▶ What is required
Your task is to filter the entries and copy every line containing the string "size".

Document layout analysis data
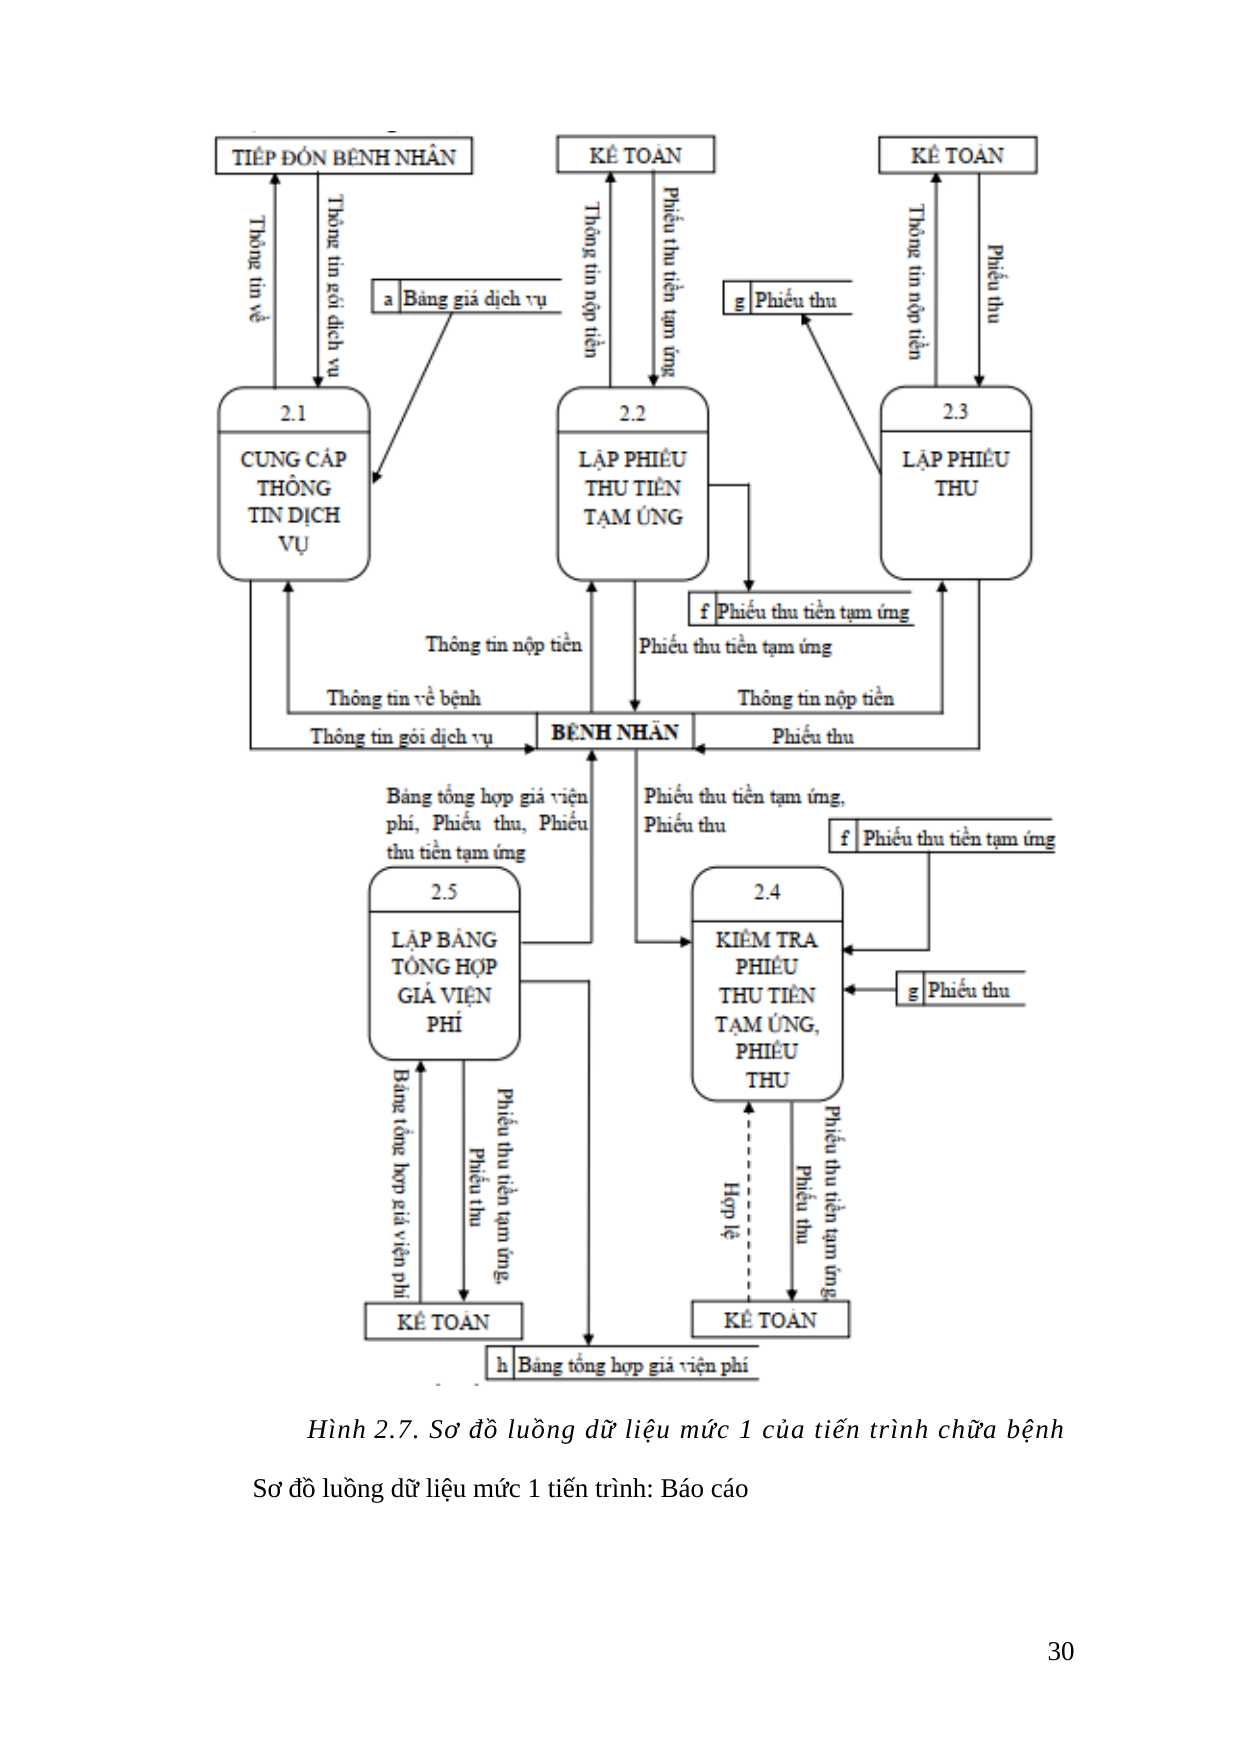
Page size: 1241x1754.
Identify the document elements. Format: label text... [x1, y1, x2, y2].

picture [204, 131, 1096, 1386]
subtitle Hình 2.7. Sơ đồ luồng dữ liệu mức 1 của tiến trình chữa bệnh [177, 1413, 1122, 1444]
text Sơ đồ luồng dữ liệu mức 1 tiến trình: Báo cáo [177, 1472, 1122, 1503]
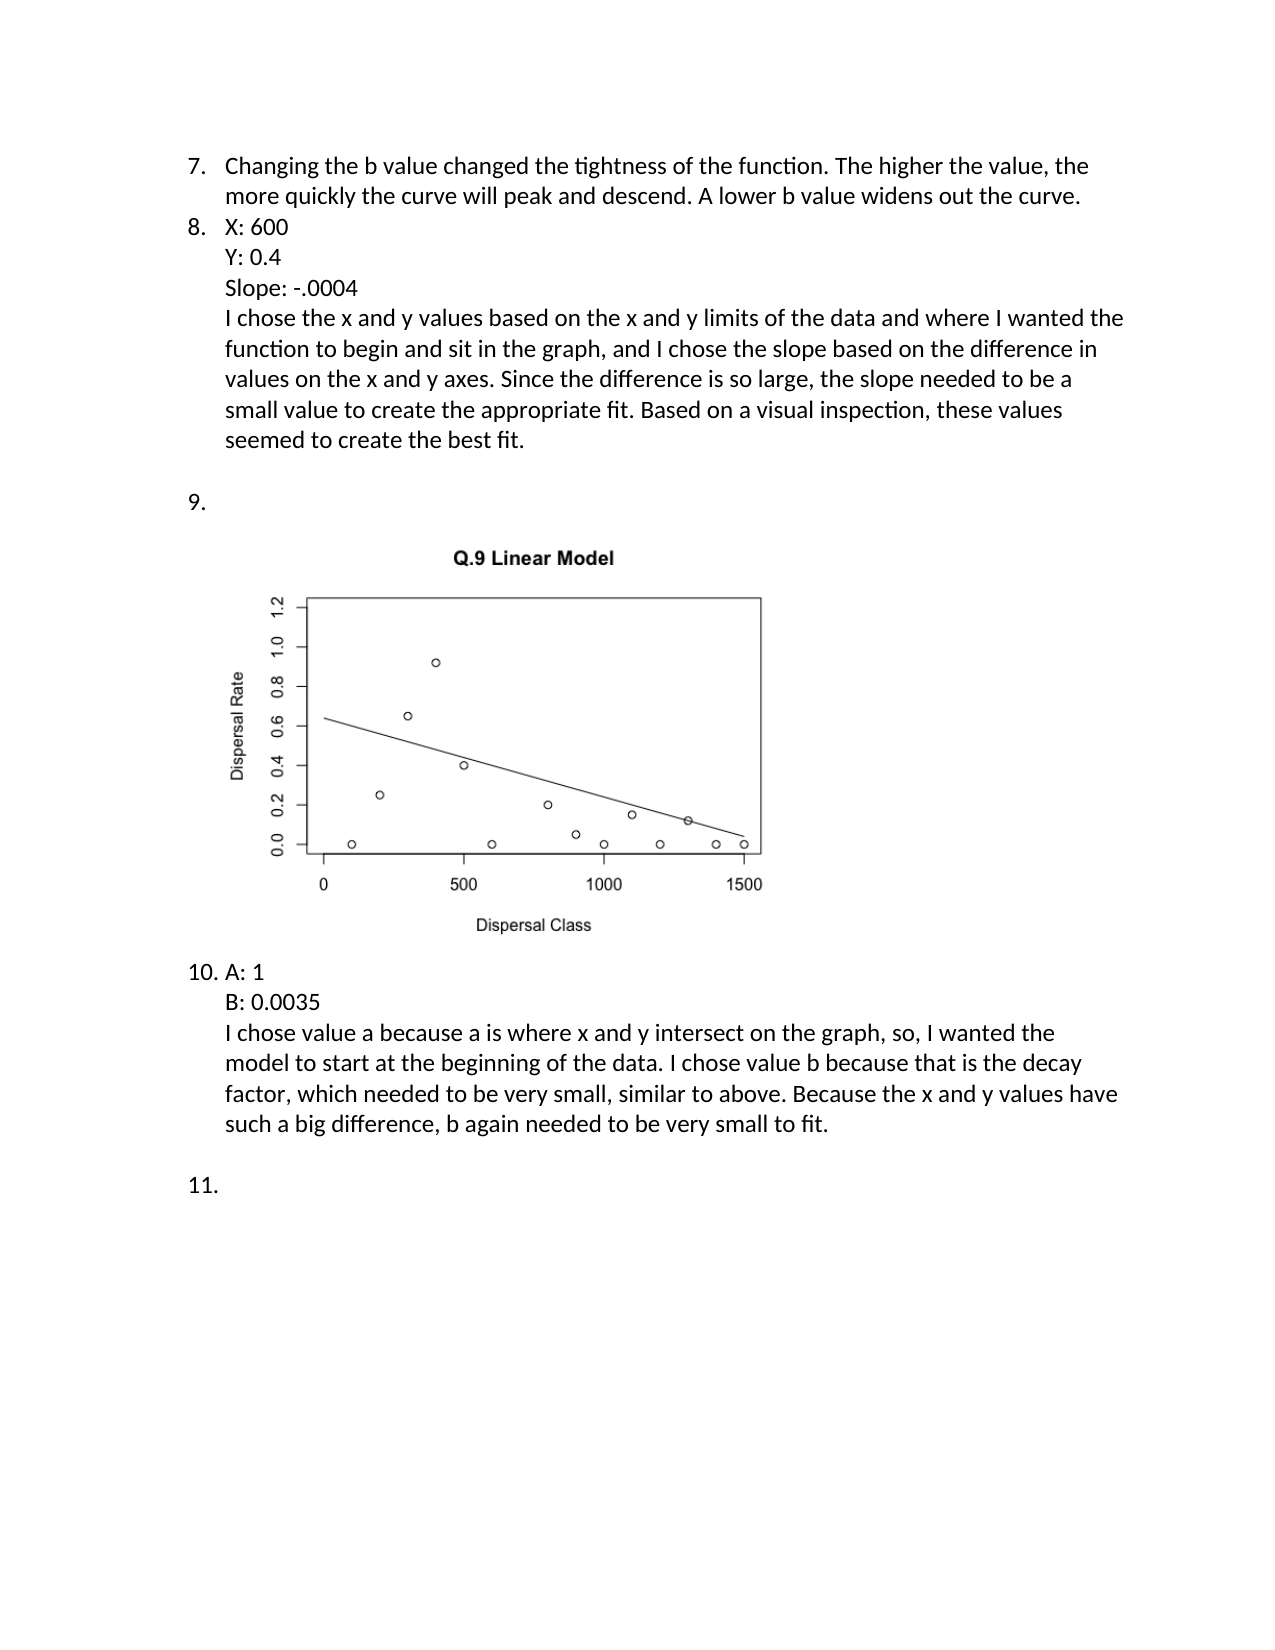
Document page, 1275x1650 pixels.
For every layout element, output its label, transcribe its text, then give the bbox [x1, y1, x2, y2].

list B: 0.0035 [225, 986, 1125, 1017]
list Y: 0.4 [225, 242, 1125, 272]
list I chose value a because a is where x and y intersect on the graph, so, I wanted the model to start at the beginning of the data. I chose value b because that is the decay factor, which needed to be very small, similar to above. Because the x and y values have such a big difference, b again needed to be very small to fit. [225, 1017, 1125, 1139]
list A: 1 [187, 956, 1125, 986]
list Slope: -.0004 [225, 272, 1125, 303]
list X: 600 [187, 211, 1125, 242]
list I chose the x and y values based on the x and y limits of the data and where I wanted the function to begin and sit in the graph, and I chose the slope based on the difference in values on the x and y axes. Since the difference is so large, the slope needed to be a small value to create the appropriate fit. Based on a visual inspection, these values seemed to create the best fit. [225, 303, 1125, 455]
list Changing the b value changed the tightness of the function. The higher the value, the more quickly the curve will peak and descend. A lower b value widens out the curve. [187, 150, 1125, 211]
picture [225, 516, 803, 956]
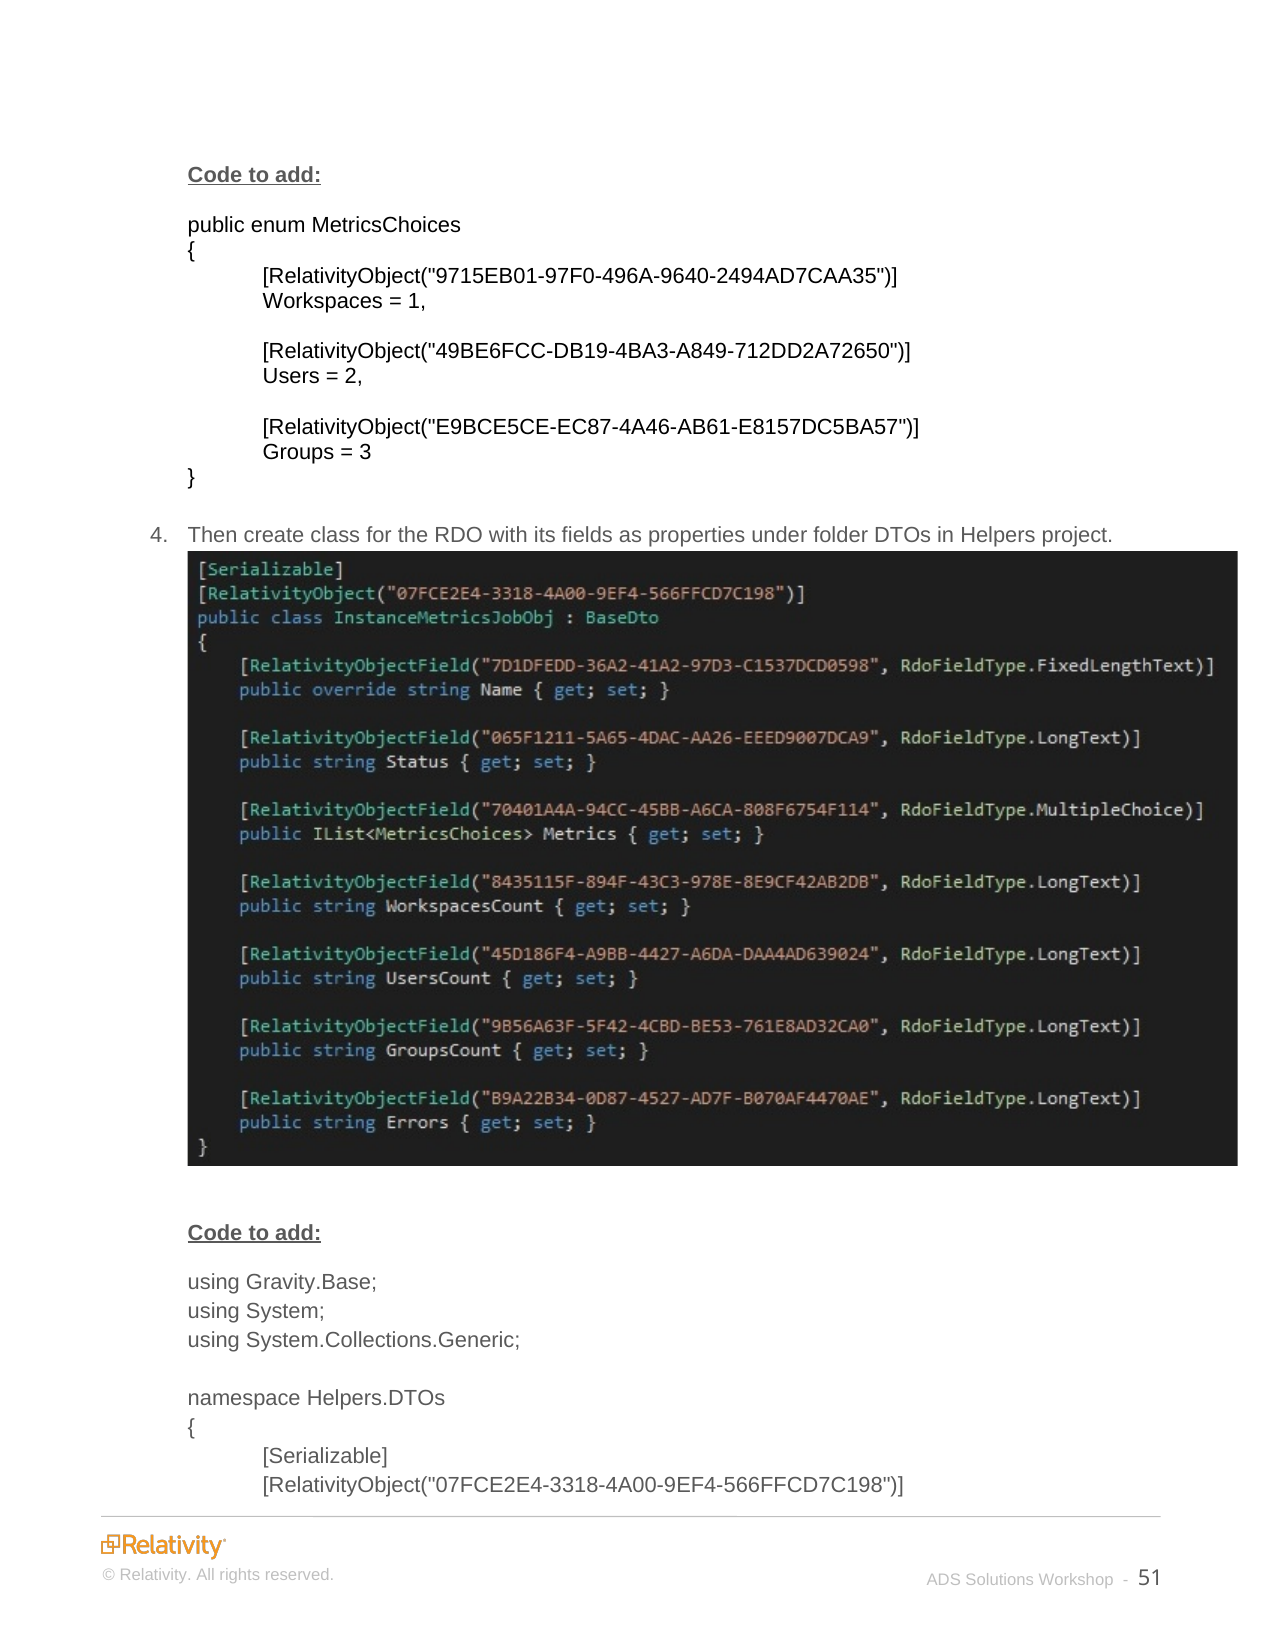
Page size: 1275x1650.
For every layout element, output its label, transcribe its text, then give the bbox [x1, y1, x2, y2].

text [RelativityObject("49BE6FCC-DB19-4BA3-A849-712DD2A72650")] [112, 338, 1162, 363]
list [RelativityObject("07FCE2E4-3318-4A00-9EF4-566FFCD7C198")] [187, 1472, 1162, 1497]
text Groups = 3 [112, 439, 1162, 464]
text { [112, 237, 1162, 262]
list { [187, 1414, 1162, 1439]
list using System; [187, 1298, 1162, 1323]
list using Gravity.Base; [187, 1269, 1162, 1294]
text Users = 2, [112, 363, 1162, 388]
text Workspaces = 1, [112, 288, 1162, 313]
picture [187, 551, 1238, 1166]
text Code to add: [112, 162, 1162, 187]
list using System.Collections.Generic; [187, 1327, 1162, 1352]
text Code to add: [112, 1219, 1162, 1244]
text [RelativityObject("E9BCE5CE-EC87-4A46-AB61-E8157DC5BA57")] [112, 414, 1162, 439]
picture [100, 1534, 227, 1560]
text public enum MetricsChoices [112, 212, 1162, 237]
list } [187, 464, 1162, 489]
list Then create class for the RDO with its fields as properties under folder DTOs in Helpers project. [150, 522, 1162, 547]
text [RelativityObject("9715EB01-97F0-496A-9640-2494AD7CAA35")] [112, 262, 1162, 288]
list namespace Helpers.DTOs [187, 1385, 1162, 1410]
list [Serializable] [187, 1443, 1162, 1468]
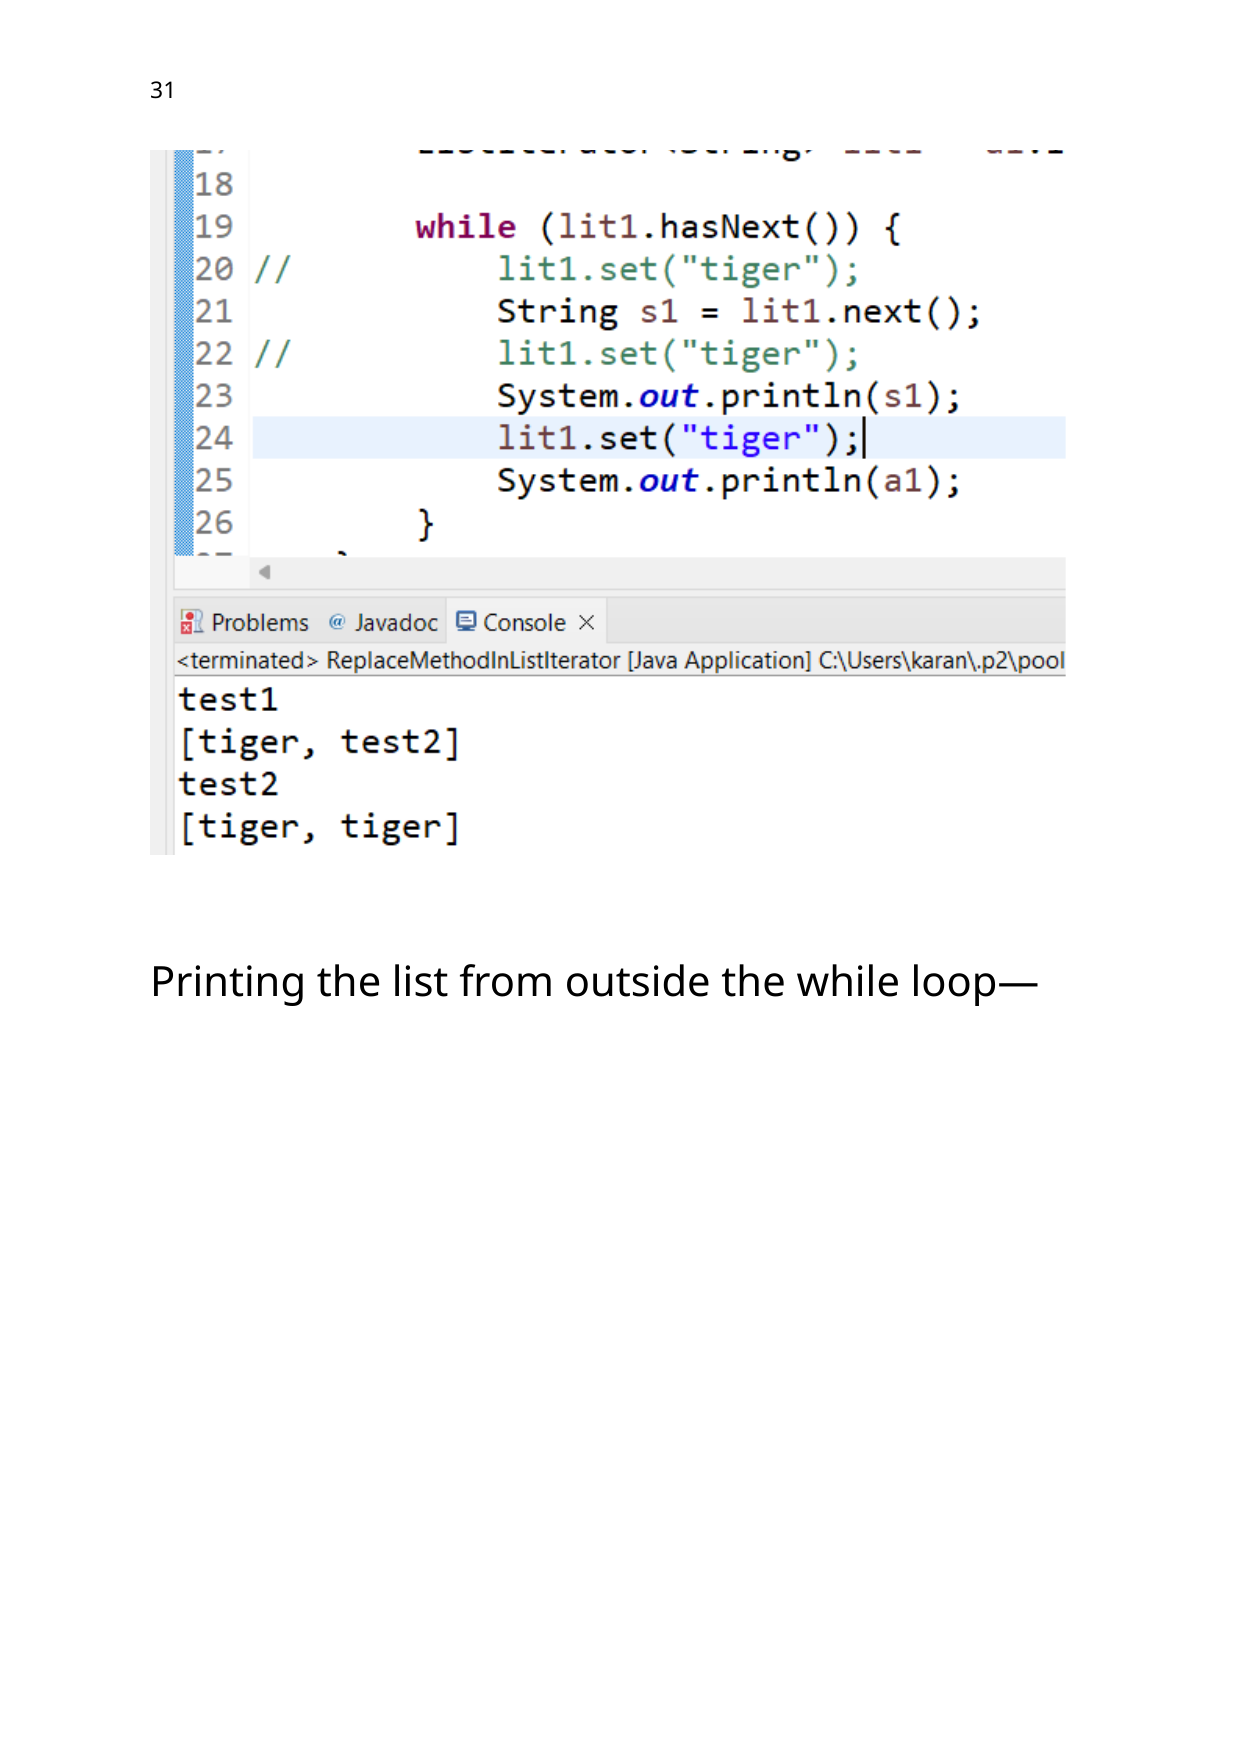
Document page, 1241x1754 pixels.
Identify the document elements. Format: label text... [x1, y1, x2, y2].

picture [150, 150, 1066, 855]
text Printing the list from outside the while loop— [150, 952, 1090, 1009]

▶ Answer section
Page size: 1241x1754.
Page size: 1275x1650.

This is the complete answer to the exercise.